- Box art
- Developers: Aprinet (programming) Varie
- Publisher: Varie
- Composer: Yusuke Takahama
- Series: Satoru Nakajima Formula One
- Platform: Sega Mega Drive
- Release: JP: December 11, 1992;
- Genre: Racing
- Mode: Single-player

= Nakajima Satoru Kanshū F1 Super License =

1992 video game

Nakajima Satoru Kanshū F1 Super License (中嶋悟監修 Ｆ１ スーパーライセンス) is a 1992 racing video game for the Sega Mega Drive that allows for either single season or exhibition modes of play. The object of the game is to acquire the championship for the 1992 Formula One season. There is an official FOCA license and uses a top-down view.

==Gameplay==
===General gameplay===
Players can choose from more than a dozen teams and more than twenty drivers as the overhead perspective of the game challenges even the most skilled driver. Every race has five laps for qualifying, practice, and the actual race itself. It is not possible for races to go for either less or more than five laps. Free runs can also be done; the same five-lap maximum applies to free runs in addition to the races. Satoru Nakajima endorsed the game but he does not appear in it as he had just retired from the sport. Unlike most Formula One video games, the player must qualify for a race in order to compete (this applies just to the GP game mode. The "SPOT" mode doesn't have qualifications). Failing to meet a target time means not being able to race (and ending up with an automatic score of zero points for that particular race). Players have the ability to race a 16-race season, provided they can qualify and score enough points, thus avoiding getting dropped by the team. At the end of the season, Satoru Nakajima appears to assess the player's driving skills.

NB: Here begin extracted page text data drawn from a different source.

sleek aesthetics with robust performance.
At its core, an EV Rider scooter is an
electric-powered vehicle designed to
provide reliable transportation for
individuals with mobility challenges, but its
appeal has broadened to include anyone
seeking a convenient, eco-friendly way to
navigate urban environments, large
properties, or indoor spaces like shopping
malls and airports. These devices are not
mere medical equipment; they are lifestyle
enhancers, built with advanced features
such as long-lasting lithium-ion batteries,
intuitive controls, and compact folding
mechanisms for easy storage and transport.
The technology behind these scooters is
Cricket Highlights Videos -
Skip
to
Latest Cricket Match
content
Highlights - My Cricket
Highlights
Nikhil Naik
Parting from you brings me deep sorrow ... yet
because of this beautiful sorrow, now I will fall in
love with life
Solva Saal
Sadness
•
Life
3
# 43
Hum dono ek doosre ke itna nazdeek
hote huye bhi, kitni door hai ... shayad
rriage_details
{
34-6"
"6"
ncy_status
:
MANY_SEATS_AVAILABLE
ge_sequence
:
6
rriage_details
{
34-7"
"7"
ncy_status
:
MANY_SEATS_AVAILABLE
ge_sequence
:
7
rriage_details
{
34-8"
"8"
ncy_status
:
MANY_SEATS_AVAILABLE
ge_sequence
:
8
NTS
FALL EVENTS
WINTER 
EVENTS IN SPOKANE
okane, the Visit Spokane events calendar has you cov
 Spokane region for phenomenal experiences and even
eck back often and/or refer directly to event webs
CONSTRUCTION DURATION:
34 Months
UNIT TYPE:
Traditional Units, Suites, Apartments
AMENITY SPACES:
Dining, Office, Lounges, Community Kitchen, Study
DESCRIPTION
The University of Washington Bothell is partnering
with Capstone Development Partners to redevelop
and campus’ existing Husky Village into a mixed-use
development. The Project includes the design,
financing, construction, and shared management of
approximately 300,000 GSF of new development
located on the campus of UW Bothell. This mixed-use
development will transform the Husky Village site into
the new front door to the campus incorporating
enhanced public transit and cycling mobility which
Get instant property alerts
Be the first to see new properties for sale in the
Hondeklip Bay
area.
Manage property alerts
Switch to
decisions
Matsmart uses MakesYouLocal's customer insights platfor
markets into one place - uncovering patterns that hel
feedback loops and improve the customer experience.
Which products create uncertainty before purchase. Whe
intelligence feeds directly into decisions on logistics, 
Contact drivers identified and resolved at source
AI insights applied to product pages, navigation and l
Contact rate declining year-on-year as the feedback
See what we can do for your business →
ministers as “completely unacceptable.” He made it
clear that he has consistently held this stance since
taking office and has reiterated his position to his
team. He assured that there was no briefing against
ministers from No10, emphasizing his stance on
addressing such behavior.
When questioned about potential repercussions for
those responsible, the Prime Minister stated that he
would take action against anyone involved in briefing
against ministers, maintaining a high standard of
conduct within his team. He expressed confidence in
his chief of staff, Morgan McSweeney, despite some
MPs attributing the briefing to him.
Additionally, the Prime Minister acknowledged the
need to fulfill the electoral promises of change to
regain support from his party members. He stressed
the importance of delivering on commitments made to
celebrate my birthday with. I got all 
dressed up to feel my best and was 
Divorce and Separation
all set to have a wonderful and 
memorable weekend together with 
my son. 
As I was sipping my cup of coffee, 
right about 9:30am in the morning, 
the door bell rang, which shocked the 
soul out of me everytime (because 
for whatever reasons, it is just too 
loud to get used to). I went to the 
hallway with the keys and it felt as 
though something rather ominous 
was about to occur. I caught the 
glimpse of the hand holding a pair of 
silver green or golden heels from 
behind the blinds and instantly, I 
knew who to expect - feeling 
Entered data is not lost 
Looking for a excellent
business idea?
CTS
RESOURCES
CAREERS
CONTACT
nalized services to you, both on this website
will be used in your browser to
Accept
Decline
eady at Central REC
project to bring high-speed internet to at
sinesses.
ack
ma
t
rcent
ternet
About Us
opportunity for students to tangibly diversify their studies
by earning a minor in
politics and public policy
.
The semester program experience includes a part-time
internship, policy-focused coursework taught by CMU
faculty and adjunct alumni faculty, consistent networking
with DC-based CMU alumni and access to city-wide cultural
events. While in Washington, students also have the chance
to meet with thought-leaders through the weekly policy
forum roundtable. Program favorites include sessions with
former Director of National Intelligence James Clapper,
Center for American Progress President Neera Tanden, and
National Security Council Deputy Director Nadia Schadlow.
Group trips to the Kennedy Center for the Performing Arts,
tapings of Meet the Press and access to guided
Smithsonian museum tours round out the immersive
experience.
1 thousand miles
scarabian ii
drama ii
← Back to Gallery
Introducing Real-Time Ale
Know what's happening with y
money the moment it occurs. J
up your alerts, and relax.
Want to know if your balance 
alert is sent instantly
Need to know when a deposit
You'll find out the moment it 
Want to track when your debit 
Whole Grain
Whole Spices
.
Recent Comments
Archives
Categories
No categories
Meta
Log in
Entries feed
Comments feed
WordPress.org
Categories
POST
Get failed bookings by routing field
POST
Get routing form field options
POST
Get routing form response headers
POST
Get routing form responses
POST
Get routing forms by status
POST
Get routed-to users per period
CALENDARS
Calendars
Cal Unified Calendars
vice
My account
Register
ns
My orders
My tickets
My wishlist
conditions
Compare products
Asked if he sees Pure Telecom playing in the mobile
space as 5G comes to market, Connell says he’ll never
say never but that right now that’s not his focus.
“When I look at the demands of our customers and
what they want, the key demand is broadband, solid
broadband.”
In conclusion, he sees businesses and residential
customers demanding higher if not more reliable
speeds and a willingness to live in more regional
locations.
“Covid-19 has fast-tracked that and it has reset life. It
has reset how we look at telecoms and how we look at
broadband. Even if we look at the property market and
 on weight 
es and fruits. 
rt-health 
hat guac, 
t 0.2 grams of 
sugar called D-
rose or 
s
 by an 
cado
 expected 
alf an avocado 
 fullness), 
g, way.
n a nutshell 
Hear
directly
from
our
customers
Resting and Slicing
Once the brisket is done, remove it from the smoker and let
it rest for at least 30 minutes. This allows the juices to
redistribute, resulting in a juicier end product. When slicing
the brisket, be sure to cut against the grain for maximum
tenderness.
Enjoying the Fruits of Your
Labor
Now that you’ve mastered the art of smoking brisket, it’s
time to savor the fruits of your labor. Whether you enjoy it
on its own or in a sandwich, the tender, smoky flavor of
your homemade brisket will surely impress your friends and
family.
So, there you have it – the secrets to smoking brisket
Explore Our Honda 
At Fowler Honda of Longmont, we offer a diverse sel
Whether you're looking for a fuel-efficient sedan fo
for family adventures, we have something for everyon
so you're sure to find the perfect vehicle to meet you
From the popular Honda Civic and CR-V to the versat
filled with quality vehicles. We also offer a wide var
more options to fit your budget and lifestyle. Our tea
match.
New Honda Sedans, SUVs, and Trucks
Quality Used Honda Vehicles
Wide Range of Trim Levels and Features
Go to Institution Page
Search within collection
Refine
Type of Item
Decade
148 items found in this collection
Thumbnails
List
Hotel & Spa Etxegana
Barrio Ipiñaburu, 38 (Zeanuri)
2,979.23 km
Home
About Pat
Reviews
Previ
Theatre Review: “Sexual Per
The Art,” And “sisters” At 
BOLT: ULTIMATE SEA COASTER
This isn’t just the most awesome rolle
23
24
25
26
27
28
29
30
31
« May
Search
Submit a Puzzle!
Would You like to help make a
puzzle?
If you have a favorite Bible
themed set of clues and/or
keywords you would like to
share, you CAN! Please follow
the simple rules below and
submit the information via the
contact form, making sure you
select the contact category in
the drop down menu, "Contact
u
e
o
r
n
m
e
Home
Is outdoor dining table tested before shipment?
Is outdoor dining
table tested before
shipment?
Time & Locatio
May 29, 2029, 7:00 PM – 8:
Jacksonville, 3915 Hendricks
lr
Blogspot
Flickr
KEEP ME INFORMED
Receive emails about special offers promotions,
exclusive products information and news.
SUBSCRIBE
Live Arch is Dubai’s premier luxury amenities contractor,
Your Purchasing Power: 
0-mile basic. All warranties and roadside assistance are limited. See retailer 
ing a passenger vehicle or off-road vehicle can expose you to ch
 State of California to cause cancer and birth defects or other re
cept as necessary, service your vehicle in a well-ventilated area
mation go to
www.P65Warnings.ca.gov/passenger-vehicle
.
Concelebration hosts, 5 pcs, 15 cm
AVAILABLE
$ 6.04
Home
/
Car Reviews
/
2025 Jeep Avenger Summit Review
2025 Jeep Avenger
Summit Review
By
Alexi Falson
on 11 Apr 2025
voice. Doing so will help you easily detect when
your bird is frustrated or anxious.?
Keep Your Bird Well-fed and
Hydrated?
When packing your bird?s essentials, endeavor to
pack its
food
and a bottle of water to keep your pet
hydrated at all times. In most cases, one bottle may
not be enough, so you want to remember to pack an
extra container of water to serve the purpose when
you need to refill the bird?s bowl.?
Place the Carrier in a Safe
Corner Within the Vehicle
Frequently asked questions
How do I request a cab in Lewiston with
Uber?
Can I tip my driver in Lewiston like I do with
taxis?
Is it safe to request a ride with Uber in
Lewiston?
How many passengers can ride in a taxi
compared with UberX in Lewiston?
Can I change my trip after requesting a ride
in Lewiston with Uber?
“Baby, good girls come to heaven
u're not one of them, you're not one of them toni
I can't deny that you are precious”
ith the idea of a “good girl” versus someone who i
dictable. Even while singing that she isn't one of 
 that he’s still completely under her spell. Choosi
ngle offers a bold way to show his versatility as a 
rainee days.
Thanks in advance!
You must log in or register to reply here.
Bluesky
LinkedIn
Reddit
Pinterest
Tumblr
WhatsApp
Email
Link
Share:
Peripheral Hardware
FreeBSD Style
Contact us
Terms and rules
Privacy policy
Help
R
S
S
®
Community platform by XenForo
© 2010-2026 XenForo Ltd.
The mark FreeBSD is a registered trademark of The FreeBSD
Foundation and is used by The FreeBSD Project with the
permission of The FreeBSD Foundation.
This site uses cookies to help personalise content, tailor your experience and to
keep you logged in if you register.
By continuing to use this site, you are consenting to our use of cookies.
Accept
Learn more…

===F1 Season constructors===
The game included all the teams that competed in the 1992 Formula One season. The changes in driver lineups weren't reflected, so the game featured the drivers who entered the most races.

Different cars had different handling and top-speed, reflecting the level of competitiveness showed in the 1992 World Championship, but choosing the 6-gears manual transmission boosted the top-speed of the car to 400 km/h while using the 'overtake button'.

===Scoring===
The Formula One points system as of the 1991 season, as it was in effect at the time of the game's publishing, is used. Only the top six earn points per race (10-6-4-3-2-1).